D’un point de vue sécuritaire, les deux sénateurs insistent sur la nécessité de conserver les huit points d’appui militaire en Afrique (Abidjan, Dakar, la zone – à savoir Mali, Niger et Burkina Faso -, Libreville, Ndjamena, Bangui, Djibouti et La Réunion). Le groupe de travail appelle à une réflexion donnant lieu à l’écriture d’un livre blanc pour redéfinir la position stratégique de la France en Afrique.

Le volet économique est l’autre priorité majeure de ce rapport alors que la France est à la traine de la Chine, devenu le premier partenaire commercial de l’Afrique. "Les Chinois chassent en meute et nous devons nous réorganiser pour mieux défendre nos intérêts", explique Jeanny Lorgeoux. Le groupe de travail du Sénat insiste sur la nécessité d’associer les petites et moyennes entreprises (PME) aux démarches des grands groupes présents en Afrique, tout en appelant à plus de transparence. "Il est naturel que des grands groupes comme Areva aient toute leur place en Afrique, mais nous avons tout à gagner à plus de transparence", insistent les sénateurs.

>> Lire aussi France – Afrique : pour le Sénat, il faut faire de l’économie une priorité

Autre dossier sensible : l’immigration. Sur ce plan, le groupe de travail est sans équivoque. "Notre politique d’accueil a été inacceptable et irrespectueuse", ont déclaré les deux sénateurs qui appellent à un assouplissement de la politique menée jusque là. Quitte à octroyer un visa à durée illimitée à des docteurs d’université françaises et à instaurer des visas pluriannuels prenant en compte des variables telles que la durée des études, l’expérience professionnelle pour les jeunes diplômés, etc…

Une solution à long terme, soulignent les auteurs du rapport, réside dans le développement harmonieux de l’Afrique. Sur le plan de l’éducation, ils préconisent la valorisation de la francophonie et la création d’une grande université francophone pilote, à l’image de l’université Paris Sorbonne-Abou Dhabi. Dakar est évoqué pour accueillir ce campus.

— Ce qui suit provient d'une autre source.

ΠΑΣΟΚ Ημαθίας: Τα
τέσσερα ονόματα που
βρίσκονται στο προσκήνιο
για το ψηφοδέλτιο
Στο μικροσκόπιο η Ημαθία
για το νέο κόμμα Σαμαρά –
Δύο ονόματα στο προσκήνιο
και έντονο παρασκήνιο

Mais le rapport d’information ambitionne de servir d’élément de réflexion et d’orientation à long terme pour combler un vide patent de la direction de la politique française en Afrique. Il a été remis mercredi au ministère des Affaires étrangères, qui a suivi de près sa rédaction. Jean-Marie Bockel et Jeanny Lorgeoux espèrent, eux, qu’il sera lu et entendu à la présidence de la République.